* Goal of the exercise *
Rewrite only the stretch from the line containing "Document page, 2001x1125 pixels." through the line containing "title Programa más", changing "bounding box" to "enclosing box" and keeping everything else the same.

* Annotated element listings *
***
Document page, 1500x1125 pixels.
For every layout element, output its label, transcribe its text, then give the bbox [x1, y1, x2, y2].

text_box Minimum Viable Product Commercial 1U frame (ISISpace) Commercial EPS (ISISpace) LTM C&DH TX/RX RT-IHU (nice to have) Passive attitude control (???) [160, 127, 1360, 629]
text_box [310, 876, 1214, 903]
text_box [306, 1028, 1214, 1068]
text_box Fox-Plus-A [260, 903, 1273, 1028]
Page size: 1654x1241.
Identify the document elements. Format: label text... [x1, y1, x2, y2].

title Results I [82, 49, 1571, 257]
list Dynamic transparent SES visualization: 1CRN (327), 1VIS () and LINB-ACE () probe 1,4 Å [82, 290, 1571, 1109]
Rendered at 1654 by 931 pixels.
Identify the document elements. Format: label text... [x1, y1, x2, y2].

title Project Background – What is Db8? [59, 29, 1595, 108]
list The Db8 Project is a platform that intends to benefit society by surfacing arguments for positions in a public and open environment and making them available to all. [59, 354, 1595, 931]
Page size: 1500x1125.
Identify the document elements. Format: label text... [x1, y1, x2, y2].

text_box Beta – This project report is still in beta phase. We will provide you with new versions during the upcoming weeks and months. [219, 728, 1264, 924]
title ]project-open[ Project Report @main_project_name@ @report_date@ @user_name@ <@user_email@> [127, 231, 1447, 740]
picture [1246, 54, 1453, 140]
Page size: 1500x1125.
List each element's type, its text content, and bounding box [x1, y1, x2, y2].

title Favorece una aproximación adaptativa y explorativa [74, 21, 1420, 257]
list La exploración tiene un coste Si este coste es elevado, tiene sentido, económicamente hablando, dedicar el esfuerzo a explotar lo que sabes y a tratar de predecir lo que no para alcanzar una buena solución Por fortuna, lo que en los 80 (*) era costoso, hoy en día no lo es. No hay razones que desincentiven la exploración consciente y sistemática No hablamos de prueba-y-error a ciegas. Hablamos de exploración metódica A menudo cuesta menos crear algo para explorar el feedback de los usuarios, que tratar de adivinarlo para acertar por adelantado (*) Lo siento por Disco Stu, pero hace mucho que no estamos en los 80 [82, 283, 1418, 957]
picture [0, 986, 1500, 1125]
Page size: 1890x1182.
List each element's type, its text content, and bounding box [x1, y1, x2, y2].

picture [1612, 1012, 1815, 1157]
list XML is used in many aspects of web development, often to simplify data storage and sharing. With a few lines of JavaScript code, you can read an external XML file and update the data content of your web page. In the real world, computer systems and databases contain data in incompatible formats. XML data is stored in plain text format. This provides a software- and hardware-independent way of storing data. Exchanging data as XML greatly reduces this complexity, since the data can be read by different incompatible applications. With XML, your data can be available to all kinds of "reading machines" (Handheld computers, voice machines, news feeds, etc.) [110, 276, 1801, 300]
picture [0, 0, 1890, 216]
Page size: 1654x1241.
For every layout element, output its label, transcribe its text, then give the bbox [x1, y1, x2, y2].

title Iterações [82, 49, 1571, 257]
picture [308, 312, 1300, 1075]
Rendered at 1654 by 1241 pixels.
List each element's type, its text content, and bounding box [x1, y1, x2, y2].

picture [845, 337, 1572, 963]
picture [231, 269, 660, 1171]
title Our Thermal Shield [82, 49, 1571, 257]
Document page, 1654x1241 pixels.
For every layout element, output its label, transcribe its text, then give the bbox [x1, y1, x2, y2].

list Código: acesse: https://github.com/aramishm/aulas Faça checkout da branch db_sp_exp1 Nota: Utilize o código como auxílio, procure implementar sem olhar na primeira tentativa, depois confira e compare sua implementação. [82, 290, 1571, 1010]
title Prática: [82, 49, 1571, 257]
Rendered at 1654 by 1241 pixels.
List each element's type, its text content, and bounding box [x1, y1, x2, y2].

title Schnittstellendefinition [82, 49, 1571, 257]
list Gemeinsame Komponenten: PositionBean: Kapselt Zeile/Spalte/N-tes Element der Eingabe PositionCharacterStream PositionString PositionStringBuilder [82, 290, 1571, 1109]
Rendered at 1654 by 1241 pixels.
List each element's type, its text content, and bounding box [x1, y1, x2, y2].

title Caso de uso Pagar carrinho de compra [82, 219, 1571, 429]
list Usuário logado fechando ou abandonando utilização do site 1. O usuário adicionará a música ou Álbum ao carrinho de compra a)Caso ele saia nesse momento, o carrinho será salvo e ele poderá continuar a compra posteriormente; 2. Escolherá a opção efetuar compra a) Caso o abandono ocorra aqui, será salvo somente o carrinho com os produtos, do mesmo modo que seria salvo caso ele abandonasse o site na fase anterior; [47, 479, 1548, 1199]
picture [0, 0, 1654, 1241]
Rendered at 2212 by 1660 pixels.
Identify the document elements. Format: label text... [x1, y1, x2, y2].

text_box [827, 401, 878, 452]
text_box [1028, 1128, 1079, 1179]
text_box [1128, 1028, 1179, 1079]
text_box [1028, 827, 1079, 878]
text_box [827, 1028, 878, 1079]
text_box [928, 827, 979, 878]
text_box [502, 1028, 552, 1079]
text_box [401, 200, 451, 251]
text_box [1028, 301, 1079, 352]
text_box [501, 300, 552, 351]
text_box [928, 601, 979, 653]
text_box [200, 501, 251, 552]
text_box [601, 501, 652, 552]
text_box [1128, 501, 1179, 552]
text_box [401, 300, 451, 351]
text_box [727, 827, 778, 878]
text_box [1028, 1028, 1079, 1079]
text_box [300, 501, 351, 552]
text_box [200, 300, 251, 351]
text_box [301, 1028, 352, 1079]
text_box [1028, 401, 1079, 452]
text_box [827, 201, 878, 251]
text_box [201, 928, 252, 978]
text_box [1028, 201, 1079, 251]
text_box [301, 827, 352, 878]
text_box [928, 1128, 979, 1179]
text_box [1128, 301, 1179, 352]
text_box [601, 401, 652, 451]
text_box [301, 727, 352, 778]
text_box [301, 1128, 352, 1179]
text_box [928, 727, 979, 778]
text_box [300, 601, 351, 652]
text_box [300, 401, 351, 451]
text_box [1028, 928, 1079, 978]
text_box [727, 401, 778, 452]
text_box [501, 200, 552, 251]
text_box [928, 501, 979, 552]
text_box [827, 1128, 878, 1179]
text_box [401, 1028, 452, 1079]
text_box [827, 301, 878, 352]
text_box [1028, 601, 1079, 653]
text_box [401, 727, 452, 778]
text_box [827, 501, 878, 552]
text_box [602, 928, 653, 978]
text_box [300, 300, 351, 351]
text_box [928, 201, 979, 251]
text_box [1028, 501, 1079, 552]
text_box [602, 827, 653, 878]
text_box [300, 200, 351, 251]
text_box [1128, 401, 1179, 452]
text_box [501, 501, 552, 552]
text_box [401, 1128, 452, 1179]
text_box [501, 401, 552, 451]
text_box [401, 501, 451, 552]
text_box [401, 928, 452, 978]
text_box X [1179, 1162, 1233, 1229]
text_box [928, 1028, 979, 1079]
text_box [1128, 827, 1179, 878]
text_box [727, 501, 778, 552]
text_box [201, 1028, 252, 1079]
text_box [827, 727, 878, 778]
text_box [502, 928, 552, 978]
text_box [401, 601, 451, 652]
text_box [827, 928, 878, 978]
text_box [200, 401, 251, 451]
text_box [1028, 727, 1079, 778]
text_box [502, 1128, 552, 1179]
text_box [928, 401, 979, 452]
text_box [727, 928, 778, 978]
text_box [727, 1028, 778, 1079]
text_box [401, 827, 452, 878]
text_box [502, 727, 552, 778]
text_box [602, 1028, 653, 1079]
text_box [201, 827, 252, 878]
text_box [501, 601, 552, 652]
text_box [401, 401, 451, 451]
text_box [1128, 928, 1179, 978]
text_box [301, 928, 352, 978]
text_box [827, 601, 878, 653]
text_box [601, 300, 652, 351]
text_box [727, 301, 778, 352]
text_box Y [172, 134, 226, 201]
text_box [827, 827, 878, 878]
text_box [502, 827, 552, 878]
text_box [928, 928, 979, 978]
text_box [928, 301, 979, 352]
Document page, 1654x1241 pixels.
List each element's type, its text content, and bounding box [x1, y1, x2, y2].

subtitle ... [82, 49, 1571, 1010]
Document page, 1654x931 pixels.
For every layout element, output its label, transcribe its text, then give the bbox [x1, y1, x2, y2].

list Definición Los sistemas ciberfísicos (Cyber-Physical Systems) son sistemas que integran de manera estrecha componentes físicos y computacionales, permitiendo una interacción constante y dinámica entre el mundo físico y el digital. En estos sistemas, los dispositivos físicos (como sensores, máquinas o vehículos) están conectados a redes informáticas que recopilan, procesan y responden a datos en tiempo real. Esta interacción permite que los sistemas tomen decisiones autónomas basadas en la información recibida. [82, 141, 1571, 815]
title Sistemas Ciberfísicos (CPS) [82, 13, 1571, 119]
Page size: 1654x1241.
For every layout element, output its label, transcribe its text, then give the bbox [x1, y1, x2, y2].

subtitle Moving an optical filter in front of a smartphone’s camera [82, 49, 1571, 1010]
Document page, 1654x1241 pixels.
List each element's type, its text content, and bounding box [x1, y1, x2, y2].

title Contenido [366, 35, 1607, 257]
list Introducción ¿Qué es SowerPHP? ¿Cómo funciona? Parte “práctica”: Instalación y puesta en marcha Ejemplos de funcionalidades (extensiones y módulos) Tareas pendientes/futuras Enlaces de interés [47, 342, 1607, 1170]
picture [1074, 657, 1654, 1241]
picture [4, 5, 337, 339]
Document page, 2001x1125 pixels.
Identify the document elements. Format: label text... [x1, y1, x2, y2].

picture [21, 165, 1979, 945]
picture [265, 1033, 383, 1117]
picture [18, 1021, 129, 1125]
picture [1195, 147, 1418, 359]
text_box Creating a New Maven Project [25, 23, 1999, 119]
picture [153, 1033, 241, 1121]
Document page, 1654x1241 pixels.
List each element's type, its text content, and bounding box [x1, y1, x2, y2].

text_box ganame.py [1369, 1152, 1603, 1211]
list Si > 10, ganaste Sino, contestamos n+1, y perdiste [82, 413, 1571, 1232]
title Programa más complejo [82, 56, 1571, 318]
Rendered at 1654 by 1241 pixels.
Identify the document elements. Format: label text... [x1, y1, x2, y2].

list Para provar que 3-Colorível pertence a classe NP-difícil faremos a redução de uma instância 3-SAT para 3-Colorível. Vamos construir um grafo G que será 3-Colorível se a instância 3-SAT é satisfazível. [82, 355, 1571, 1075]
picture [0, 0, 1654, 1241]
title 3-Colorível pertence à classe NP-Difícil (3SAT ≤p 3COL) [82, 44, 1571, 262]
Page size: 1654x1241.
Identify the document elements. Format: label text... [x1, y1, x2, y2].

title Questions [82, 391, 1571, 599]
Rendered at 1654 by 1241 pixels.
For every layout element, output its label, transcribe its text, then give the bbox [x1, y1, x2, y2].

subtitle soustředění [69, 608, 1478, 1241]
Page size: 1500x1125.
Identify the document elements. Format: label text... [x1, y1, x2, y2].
***
* Task output *
Document page, 2001x1125 pixels.
Identify the document elements. Format: label text... [x1, y1, x2, y2].

picture [21, 165, 1979, 945]
picture [265, 1033, 383, 1117]
picture [18, 1021, 129, 1125]
picture [1195, 147, 1418, 359]
text_box Creating a New Maven Project [25, 23, 1999, 119]
picture [153, 1033, 241, 1121]
Document page, 1654x1241 pixels.
List each element's type, its text content, and enclosing box [x1, y1, x2, y2].

text_box ganame.py [1369, 1152, 1603, 1211]
list Si > 10, ganaste Sino, contestamos n+1, y perdiste [82, 413, 1571, 1232]
title Programa más complejo [82, 56, 1571, 318]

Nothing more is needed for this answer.